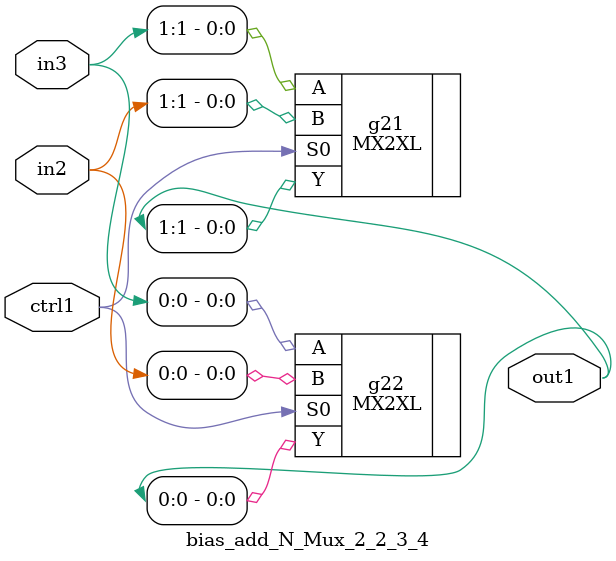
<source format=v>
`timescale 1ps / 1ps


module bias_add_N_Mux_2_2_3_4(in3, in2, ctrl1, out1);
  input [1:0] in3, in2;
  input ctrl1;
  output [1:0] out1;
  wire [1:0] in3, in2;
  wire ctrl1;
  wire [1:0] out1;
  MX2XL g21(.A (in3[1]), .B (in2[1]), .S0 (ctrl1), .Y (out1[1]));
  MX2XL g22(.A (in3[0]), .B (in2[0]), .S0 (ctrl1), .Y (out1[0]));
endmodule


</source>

* * *

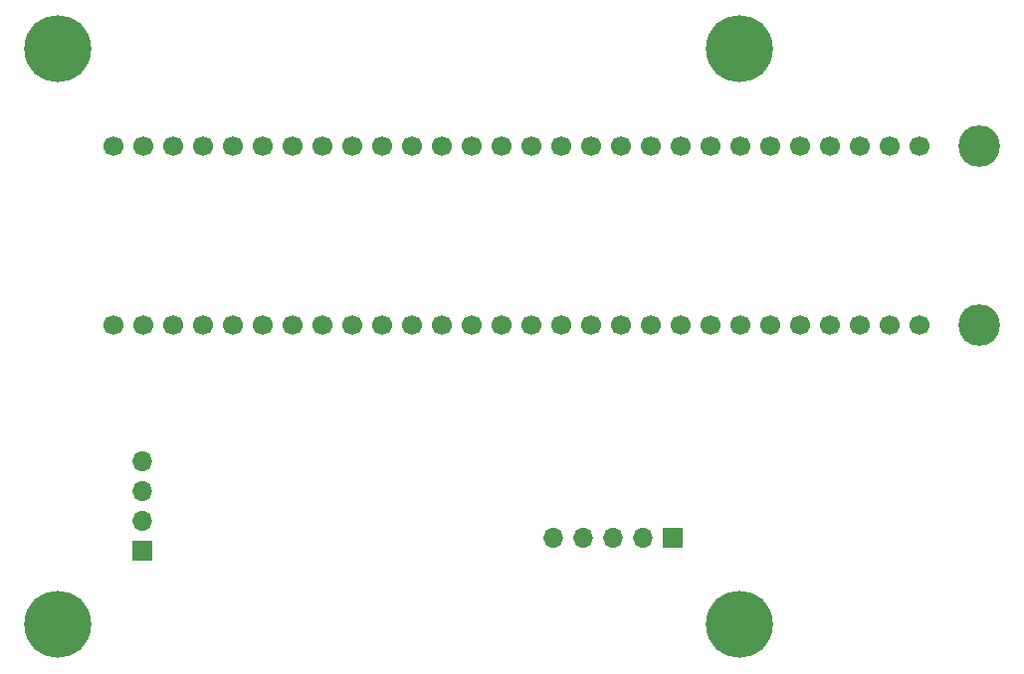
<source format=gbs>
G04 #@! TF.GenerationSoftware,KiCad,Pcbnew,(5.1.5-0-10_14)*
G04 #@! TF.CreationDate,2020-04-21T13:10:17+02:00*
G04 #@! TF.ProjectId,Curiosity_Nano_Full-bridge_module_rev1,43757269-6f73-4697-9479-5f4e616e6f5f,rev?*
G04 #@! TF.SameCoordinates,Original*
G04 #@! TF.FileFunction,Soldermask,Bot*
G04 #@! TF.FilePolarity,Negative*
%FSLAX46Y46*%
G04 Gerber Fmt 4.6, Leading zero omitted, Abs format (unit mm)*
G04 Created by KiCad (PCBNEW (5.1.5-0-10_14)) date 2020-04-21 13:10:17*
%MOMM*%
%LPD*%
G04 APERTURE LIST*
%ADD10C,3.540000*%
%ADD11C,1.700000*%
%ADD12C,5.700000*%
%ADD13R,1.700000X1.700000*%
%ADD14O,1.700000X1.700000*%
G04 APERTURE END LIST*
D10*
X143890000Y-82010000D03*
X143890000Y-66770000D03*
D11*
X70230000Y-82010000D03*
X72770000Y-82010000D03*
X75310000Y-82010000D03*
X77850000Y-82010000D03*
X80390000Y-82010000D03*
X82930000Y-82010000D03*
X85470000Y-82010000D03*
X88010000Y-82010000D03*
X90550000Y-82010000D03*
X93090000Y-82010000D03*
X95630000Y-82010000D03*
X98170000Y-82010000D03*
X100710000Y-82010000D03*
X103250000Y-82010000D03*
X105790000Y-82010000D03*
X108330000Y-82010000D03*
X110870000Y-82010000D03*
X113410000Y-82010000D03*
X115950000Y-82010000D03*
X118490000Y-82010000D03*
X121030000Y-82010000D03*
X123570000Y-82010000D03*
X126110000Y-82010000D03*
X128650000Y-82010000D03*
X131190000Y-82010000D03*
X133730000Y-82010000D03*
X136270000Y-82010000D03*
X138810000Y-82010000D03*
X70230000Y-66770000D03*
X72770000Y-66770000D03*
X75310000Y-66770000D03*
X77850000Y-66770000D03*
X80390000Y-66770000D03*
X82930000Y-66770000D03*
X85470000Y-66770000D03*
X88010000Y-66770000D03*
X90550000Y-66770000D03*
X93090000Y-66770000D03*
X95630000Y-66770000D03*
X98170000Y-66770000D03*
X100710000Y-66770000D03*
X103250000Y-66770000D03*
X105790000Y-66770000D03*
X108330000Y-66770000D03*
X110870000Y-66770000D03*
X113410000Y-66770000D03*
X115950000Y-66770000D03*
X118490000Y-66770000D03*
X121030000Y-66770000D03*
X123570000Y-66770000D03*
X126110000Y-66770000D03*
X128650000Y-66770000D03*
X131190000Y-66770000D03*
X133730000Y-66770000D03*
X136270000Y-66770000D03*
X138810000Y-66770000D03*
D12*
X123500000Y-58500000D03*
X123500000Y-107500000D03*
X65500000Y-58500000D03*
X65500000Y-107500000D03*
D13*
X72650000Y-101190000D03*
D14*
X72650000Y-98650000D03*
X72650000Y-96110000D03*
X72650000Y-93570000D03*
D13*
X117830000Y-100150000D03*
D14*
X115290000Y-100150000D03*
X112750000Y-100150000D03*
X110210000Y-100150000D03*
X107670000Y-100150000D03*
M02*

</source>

> WHAT THIS TASK INVOLVES
Scan the material above for the string "source" and copy every line that has it.

> WRITTEN RESPONSE
<source format=v>
</source>
<source format=gbs>
</source>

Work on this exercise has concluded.